Non-functional requirements

  • Works as a single-page application opened directly via file:// with no local server.
  • Loads in under 200 ms on a modern laptop browser (no network calls, single CSS file, single JS file, inline JSON).
  • Accessible — semantic landmarks (<header>, <main>, <aside>, <section>, <footer>), keyboard-navigable left rail, role / aria-selected attributes on the persona list, aria-live status on the copy-confirmation pill.
  • Mobile-friendly — collapses cleanly to a single column under 1180 px and 760 px breakpoints.
  • No PII or worker data is sent off-device. All sample scenarios are synthetic compositions of public severance-pattern reporting (Meta, Google, Oracle, Amazon, Stripe May 2026 RIF communications).
  • Disclaims that this is decision-support, not legal or tax advice — visible in the footer and in the generated plan text.

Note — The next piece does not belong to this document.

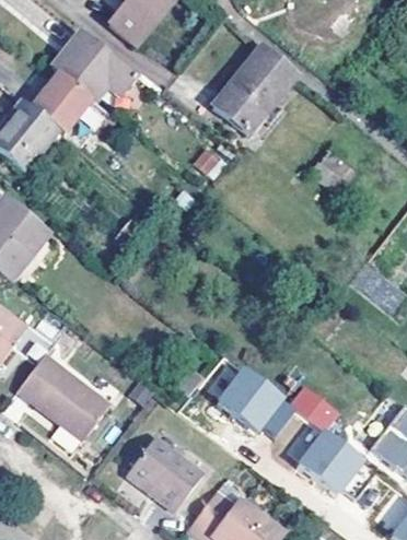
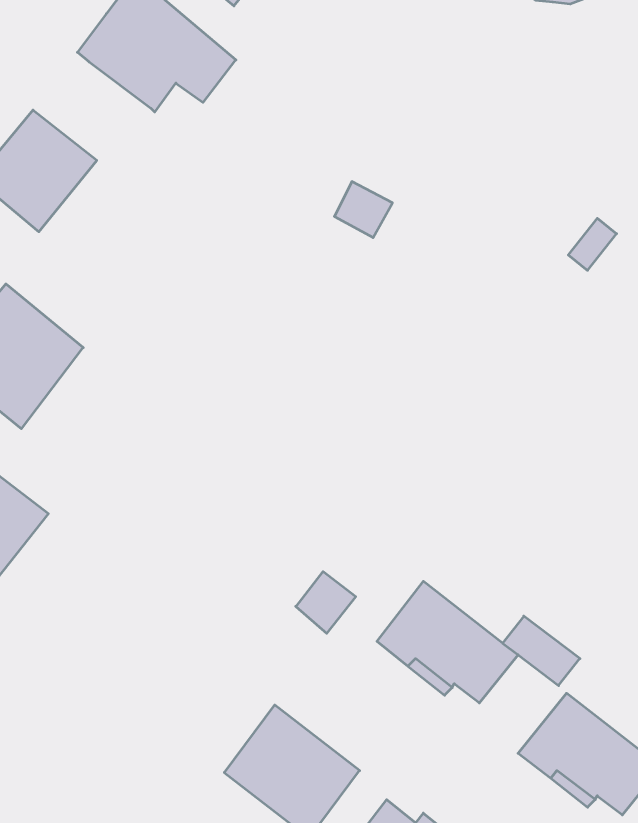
building: [211,43,293,129] -> none
building: [21,72,88,131] -> none
building: [21,356,113,442] -> none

Out of scope (for the prototype)

  • Real form filing (UI, ACA, COBRA, marketplace).
  • Real attorney-referral directory (placeholder roadmap item).
  • Real-time tax computation (AMT, capital gains, ordinary income).
  • Authentication, save-state, or multi-user collaboration.
  • Real connection to brokerage APIs (Fidelity, Schwab, Carta) to read RSU / ISO grant data.
  • Multi-currency or non-U.S. employers.
  • Independent-contractor / 1099 termination patterns.

Open questions

  • Does the Pro tier include the attorney-referral directory, or is that a separately-priced add-on?
  • Should the B2B white-label include an admin dashboard for outplacement firms (active engagements, deadlines coming up, completion rates), and at what price point?
  • Is the COBRA-vs-ACA optimizer accurate enough to publish without an actuarial review for the Pro tier?
  • For the negotiation-script feature in the Pro tier — should we generate per-employer templates (Meta, Google, Amazon) or per-pattern templates (generous lump sum, refused negotiation, continuation pay)?
  • What's the right legal disclaimer language to satisfy unauthorized-practice-of-law concerns when the negotiation script is auto-generated?